Interpolating a string

How to:

Arduino doesn’t have built-in string interpolation, but you can get similar results with sprintf() or by concatenating strings and variables.

char buffer[50]; // Make sure this is large enough to hold the final string
int sensorValue = analogRead(A0);
sprintf(buffer, "Sensor reading: %d", sensorValue);


Sensor reading: 402

Or using string concatenation:

String message = "Sensor reading: " + String(sensorValue);

Deep Dive

C and C++ (the core languages of Arduino sketches) traditionally don’t have string interpolation like newer languages (e.g., Python or JavaScript). Instead, sprintf() has been the go-to way to compose strings with variables. It works, but it can be a bit clunky and error-prone due to buffer overflows if not managed carefully.

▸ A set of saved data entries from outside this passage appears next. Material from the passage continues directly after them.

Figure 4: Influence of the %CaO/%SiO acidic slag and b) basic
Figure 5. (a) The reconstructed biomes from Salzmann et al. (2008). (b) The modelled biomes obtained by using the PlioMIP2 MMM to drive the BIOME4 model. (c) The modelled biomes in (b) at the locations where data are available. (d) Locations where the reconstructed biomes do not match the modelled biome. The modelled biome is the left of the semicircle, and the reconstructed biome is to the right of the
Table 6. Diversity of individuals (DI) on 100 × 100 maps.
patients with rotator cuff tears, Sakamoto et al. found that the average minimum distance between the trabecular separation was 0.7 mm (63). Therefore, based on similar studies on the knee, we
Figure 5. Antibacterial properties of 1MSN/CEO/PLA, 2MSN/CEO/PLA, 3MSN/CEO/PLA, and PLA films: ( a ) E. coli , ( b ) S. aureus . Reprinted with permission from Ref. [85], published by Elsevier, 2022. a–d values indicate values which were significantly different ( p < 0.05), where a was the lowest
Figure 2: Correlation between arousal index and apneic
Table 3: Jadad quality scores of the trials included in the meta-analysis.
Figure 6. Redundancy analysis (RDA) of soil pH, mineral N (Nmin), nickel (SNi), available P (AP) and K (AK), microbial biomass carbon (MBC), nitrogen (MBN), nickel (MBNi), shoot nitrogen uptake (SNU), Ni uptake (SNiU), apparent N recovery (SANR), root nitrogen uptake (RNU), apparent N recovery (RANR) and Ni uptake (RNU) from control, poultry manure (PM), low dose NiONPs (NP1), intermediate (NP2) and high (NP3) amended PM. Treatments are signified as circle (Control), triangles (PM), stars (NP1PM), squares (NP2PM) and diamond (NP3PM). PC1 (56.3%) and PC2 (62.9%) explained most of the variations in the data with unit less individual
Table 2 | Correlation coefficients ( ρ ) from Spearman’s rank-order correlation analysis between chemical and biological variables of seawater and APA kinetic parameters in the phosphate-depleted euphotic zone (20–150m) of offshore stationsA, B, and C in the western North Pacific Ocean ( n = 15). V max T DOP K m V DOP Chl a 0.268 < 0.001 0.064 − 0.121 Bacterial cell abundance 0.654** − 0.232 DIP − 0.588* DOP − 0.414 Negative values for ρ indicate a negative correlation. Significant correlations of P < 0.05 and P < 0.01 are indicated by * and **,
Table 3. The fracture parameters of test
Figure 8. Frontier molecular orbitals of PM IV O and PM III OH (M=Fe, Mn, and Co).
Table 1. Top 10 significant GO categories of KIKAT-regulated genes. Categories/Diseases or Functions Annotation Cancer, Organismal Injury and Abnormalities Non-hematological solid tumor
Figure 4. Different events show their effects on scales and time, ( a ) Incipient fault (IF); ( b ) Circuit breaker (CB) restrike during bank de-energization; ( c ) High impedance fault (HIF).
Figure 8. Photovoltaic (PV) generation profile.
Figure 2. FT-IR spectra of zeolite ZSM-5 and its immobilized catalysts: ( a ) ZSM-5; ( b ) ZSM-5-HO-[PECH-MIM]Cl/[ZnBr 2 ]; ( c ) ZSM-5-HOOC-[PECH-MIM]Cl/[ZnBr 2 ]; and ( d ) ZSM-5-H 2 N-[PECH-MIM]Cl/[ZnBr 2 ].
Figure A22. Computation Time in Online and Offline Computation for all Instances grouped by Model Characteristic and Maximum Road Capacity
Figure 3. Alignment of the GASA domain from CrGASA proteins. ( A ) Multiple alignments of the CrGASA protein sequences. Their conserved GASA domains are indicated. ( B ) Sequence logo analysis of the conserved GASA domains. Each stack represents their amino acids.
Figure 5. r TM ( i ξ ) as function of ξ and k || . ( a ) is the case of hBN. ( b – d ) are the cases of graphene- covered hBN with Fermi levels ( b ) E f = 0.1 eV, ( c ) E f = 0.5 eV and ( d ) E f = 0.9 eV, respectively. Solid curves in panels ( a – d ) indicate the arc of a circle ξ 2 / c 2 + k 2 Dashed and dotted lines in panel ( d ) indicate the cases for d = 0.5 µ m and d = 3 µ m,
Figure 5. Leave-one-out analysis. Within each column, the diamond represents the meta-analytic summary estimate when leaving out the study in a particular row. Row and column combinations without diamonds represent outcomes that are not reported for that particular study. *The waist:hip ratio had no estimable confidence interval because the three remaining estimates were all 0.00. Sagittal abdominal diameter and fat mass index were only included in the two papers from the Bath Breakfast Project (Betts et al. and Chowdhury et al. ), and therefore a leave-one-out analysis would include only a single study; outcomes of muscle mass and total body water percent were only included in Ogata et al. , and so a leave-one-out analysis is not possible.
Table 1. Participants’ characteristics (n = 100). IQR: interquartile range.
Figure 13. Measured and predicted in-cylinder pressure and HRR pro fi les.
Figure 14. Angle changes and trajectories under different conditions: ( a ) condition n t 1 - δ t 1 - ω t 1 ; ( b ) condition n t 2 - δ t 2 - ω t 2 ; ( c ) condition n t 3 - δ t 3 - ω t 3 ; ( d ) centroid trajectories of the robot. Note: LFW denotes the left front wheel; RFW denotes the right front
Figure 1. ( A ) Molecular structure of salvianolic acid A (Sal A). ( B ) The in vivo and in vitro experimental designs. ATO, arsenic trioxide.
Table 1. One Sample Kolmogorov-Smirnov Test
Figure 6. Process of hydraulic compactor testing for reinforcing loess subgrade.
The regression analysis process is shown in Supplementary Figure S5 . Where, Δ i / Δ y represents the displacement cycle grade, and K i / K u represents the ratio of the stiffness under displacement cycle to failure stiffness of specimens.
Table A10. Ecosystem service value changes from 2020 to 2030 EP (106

Concatenation using the String class is more intuitive and safer from memory errors. The drawback? It can lead to memory fragmentation, especially in long-running programs on memory-constrained devices like Arduinos.

An alternative found in some newer or more specialized C++ libraries (not standard in Arduino) is to use string formatting libraries that provide a syntax closer to interpolation, such as fmtlib.

As for implementation details, when you concatenate with the String class, behind the scenes, the Arduino is creating new string objects and handling the memory for you. sprintf(), on the other hand, writes formatted text to a buffer you allocate, giving you more control at the cost of having to manage memory manually.